Not long after the advertisements had been received and posted, however, Lauren was directed by Don Wilson and other faculty of kinesiology members to take the posters down and change the event name immediately. Dinos soccer, Lauren and Jessica said, complied with these requests, although they were unable to change the event names on the tickets they had printed.
Speaking with Lauren and Jessica highlighted some serious issues within the SU regarding its cabaret planning process. After speaking with Lauren and Jessica, I briefly spoke with Joel Lockwood and Bev Hills again. When I had initially spoken to Mr. Hills about the advertisement, he had said that he’d indicated to the SU communications department the controversial nature of the advertisement when it was first proposed. However, in speaking with Lauren and Jessica, I found that Dinos soccer was unaware of concerns on the part of any SU staff member.

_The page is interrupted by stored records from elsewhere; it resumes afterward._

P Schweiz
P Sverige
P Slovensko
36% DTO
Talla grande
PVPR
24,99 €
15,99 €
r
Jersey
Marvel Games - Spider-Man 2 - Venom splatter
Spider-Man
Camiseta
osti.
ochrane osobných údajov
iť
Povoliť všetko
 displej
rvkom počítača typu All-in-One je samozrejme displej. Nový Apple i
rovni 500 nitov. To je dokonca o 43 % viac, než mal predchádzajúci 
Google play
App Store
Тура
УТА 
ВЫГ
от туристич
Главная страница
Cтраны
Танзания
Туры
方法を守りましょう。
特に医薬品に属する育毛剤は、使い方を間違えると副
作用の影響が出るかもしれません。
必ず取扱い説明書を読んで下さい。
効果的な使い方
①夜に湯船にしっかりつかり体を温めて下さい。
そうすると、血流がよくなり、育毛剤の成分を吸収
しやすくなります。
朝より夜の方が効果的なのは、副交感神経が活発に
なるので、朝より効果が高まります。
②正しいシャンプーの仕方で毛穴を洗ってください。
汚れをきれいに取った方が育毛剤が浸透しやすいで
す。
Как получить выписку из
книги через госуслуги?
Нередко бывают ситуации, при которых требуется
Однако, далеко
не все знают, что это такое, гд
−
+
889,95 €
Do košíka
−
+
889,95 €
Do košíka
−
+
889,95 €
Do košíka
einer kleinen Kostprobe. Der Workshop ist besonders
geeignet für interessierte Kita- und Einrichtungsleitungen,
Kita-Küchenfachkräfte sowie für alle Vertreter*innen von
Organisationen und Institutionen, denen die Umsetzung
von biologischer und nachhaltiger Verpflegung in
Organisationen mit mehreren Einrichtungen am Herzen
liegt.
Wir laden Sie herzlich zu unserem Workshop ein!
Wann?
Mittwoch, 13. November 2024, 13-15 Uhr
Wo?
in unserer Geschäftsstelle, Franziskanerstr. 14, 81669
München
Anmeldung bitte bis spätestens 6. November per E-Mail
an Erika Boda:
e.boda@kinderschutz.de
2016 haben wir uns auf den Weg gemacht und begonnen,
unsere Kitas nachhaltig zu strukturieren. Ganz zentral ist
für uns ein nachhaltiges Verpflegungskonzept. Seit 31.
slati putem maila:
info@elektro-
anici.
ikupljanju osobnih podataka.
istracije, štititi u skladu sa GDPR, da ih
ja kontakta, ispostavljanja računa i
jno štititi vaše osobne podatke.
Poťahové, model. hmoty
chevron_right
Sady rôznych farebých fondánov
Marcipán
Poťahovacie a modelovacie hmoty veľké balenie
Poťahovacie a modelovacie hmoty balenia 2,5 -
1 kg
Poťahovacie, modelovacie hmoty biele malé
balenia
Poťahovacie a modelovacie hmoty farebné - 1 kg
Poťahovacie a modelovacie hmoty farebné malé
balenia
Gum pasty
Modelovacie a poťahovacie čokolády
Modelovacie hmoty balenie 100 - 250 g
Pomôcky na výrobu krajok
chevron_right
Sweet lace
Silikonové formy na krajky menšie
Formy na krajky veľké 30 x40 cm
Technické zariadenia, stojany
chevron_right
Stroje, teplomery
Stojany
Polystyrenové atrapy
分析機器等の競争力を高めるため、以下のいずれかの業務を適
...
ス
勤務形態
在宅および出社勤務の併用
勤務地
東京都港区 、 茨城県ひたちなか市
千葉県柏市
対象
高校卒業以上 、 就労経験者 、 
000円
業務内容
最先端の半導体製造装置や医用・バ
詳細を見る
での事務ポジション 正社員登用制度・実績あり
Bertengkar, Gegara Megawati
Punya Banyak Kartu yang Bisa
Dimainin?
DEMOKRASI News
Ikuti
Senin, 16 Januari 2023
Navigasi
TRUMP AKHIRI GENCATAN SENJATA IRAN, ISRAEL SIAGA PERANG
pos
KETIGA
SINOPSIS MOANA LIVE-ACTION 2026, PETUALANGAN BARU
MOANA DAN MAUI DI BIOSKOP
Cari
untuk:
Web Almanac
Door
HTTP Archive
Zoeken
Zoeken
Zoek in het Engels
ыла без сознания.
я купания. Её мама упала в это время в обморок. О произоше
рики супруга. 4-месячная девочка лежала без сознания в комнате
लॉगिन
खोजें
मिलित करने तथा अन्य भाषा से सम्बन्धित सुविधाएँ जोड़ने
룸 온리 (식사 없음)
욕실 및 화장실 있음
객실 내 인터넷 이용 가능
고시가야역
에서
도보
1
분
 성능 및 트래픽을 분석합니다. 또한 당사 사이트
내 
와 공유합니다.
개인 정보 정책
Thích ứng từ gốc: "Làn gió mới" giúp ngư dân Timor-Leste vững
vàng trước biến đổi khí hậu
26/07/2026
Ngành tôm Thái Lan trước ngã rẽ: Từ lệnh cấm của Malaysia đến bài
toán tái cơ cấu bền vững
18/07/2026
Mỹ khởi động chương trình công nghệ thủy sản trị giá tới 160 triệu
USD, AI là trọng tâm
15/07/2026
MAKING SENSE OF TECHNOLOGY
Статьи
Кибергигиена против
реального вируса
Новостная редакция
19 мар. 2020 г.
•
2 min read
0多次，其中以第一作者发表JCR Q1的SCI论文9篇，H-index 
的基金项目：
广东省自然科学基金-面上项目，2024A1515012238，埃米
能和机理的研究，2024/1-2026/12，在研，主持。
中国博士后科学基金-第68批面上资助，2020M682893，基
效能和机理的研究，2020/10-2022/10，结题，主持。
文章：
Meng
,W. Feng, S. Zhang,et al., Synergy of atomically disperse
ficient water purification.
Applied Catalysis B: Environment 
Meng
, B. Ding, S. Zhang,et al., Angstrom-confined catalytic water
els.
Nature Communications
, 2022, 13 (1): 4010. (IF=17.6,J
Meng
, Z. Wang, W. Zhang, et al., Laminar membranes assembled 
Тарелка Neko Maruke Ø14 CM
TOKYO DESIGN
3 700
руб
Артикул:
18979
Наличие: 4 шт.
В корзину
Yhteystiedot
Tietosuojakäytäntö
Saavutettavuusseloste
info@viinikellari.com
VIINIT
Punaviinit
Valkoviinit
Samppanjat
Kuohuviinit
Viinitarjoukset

Clearly, this is an example a problem with having SU staff members subjectively monitoring advertisement content. While Mr. Hills made his concerns known internally, the Dinos soccer representatives did not recall being notified. Had they been made aware of a potential problem, it is likely that they would have changed the event name prior to poster production, which would have saved them a lot of trouble.
Although I feel compelled to end this article by saying “everyone’s entitled to their own opinion,” in the case of the “Office Ho’s and CEO’s” advertisement, personal opinion has become irrelevant. The ad is an example of blatant sexism, and it is wrong. If nothing else, I hope that students will consider the implications of the ads they see on campus, and speak up if they are similarly offended or disturbed by any messages and images portrayed therein. Ultimately, this specific issue boiled down to a breakdown in communication between a club and the SU, and ineffective policies governing advertisement content. I am optimistic that the changes made to SU policy will prevent anything like this from happening again. Effective content monitoring on the part of the SU, and changes to the clubs manual will allow student groups to plan their events without worrying that their posters will be deemed inappropriate after it is too late to change them. The interests of all students on campus will be better served with an effective appeal process in place in the event that a student is offended by advertising material. I am happy that I was able to voice my concerns and affect change, and I have found the experience to be very personally empowering; even though as much as I might have relished it, I never really got to “stick it” to anyone.